— Познанский рассказывает, что Бертин вначале называл его «господин капитан» из-за блестящих погонов, которые красуются на плечах у военного судьи. — Обе засмеялись.
Софи, однако, умолчала о своих сердечных горестях. Если даже верно то, что сказала Барб, то все же их скорее разделяет с Бертином большая фотография на его письменном столе: изображение молодой женщины со склоненной головкой и превосходно переданным сиянием, исходящим от ее глаз и губ.
— Ведь у тебя есть и неформенное платье, — настаивала Барб на своей догадке. — Хоть раз предстань перед ним женщиной, и, клянусь тебе — он прозреет.
Действительно, у Софи в чемодане было модное платье, темно-синее, с большим треугольным вырезом и полудлинными рукавами.
Разве и в самом деле попытаться завоевать этого солдата Бертина? И все же она была не уверена в себе — эта стройная Софья фон Горзе, родившаяся третьей после двух мальчиков в семье, где к ней всегда относились с пренебрежением. Поэтому-то она и предпочитала бывать в обществе мужчин совсем другого рода и другой расы, в буржуазном и еврейском обществе, где к женщине подходили с меркой, чувствами, взглядами, о которых она дома могла лишь мечтать.
Затем она энергично тряхнула каштановыми, гладко причесанными назад волосами. Нельзя же вдруг свалиться на него, да еще в запретном наряде.
— Да разве я вообще успею в эти несколько часов, до одиннадцати, добраться из нашего загородного дома к нему на квартиру и обратно?
Барб лукаво взглянула на нее.
— Ты хочешь этого? Итак, ты хочешь. Переоденься живехонько, накинь на платье этот нелепый халат, не беда, если будешь выглядеть на два сантиметра толще, и прибеги сюда. В четверть девятого Бассе подъедет в автомобиле Винфрида к тому углу, где так сильно скрипит маленькая калитка у забора. Я уже сговорилась. Просто из любопытства… из-за русского.
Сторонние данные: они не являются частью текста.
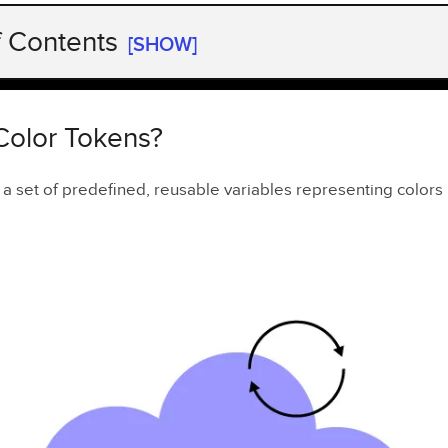
f Contents
[SHOW]
olor Tokens?
lor Tokens Important?
Color Tokens?
ess Color Tokens in UXPin
 a set of predefined, reusable variables representing colors
an existing library
 new library
ou Do with Color Tokens in UXPin?
wards Comprehensive Design Tokens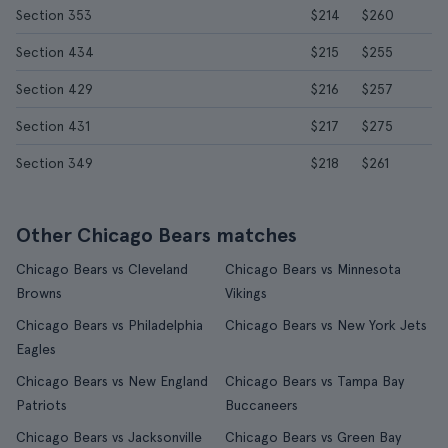
Section 353
$214
$260
Section 434
$215
$255
Section 429
$216
$257
Section 431
$217
$275
Section 349
$218
$261
Other Chicago Bears matches
Chicago Bears vs Cleveland
Chicago Bears vs Minnesota
Browns
Vikings
Chicago Bears vs Philadelphia
Chicago Bears vs New York Jets
Eagles
Chicago Bears vs New England
Chicago Bears vs Tampa Bay
Patriots
Buccaneers
Chicago Bears vs Jacksonville
Chicago Bears vs Green Bay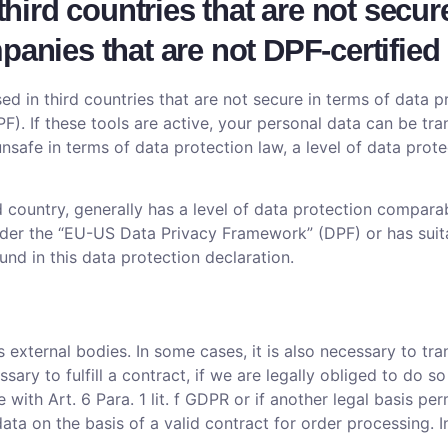
 third countries that are not secur
panies that are not DPF-certified
d in third countries that are not secure in terms of data 
). If these tools are active, your personal data can be tra
e unsafe in terms of data protection law, a level of data pr
d country, generally has a level of data protection comparab
 under the “EU-US Data Privacy Framework” (DPF) or has suit
ound in this data protection declaration.
s external bodies. In some cases, it is also necessary to tr
sary to fulfill a contract, if we are legally obliged to do so
e with Art. 6 Para. 1 lit. f GDPR or if another legal basis 
a on the basis of a valid contract for order processing. In 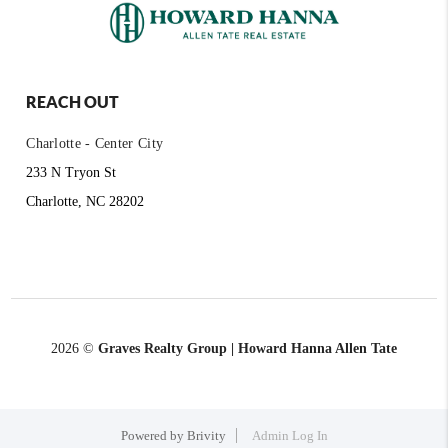
REACH OUT
Charlotte - Center City
233 N Tryon St
Charlotte, NC 28202
2026
©
Graves Realty Group | Howard Hanna Allen Tate
Powered by
Brivity
Admin Log In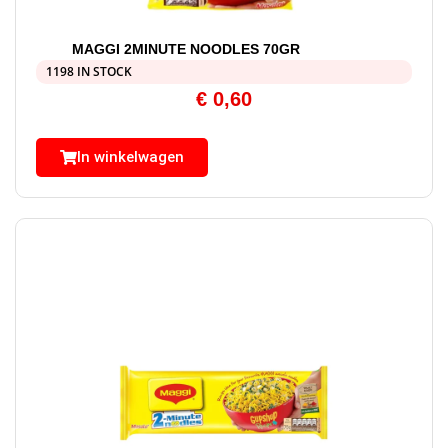
MAGGI 2MINUTE NOODLES 70GR
1198 IN STOCK
€
0,60
In winkelwagen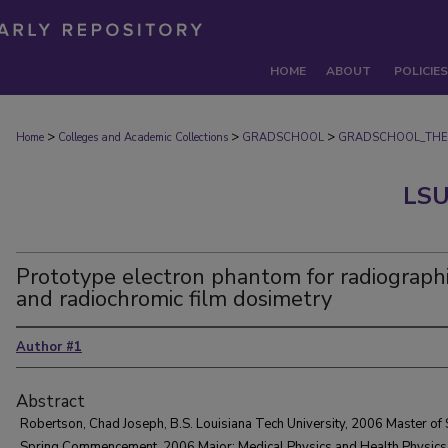
HOME
ABOUT
POLICIES
>
>
>
Home
Colleges and Academic Collections
GRADSCHOOL
GRADSCHOOL_THE
LSU
Prototype electron phantom for radiograph
and radiochromic film dosimetry
Author #1
Abstract
Robertson, Chad Joseph, B.S. Louisiana Tech University, 2006 Master of 
Spring Commencement, 2006 Major: Medical Physics and Health Physics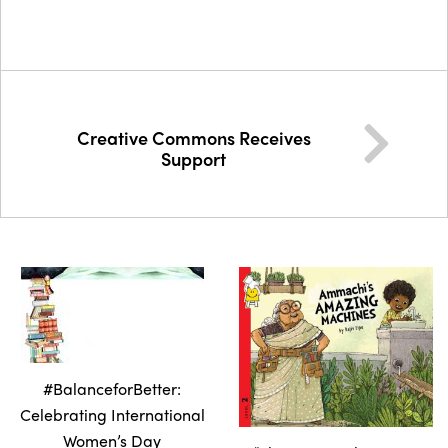
Creative Commons Receives
Support
#BalanceforBetter:
Celebrating International
Women’s Day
Маленькому автомобилю с дивизионным флажком, словно ангелом-хранителем, на радиаторе, понадобилось ровно восемь минут, чтобы примчаться к деревянному дому Познанского. С бьющимся сердцем сестра Софи побежала, обходя при свете карманного фонаря лужи, по узенькой дорожке к двери и постучалась, В коридоре зажегся свет, и в открытых дверях показалась круглая, коротко остриженная голова рядового Бертина, в больших круглых очках, с оттопыренными ушами и благородным, словно выточенным из слоновой кости, лбом.
Он смущенно поздоровался с сестрой Софи, которая, все время подбадривая себя, повесила на вешалку черное, мокрое от дождя, пальто. Ей понадобилось несколько секунд, чтобы овладеть собой. Но, призвав на помощь свое светское воспитание, она пожала ему руку, как доброму знакомому. Пусть не удивляется: если он на секунду пройдет вперед, в другую комнату, то увидит нечто еще более поразительное.
Оставшись одна в коридоре, она сняла с себя монашеское одеяние и, расправив синее платье с шелковыми оранжевого цвета манжетками и с таким же галстучком, в красивых чулках и очень простых туфельках, последовала за ним в совершенно пустую, голую канцелярию.
В комнате стояла грубая сосновая мебель, изготовленная столярной мастерской при комендатуре. Красноватого цвета гладко выструганный стол был покрыт серой оберточной бумагой. В самом темном углу стояла походная кровать писаря Бертина, покрытая клетчатым одеялом — синим с белым. Зеленый конусообразный абажур лампы был низко спущен, комната была окутана мягким полумраком. Дым от сигар большими светло-серыми клубами стлался по комнате почти до потолка.
Бертин не очень обрадовался, но, посмотрев на свою гостью, неожиданно разглядел не замечаемую им прежде женщину. Его широко раскрытые глаза вызвали улыбку Софи, она сразу почувствовала себя более непринужденно и накинула на плечи шаль, которую держала в руке.
— Что поделаешь, Бертин, — сказала она, опускаясь на одну из деревянных, без спинок, скамеек. — Нельзя же вечно щеголять в праздничном наряде. Не найдется ли у вас чего-нибудь попить?
«Эта девушка похожа на Леонору, — удивленно подумал Бартин. — Почему я раньше никогда не замечал?» В самом деле, нежная черточка у тонких губ и какое-то едва уловимое выражение полузакрытых глаз присущи обеим: красивому существу в шелковом вечернем платье на большой прелестной фотографии в рамке из блестящей бронзы, — это был единственный ценный предмет в спартански голой казарменной комнате, — и живой девушке, закуривающей сигарету.
— У вас здесь прекрасно, — сказала Софи.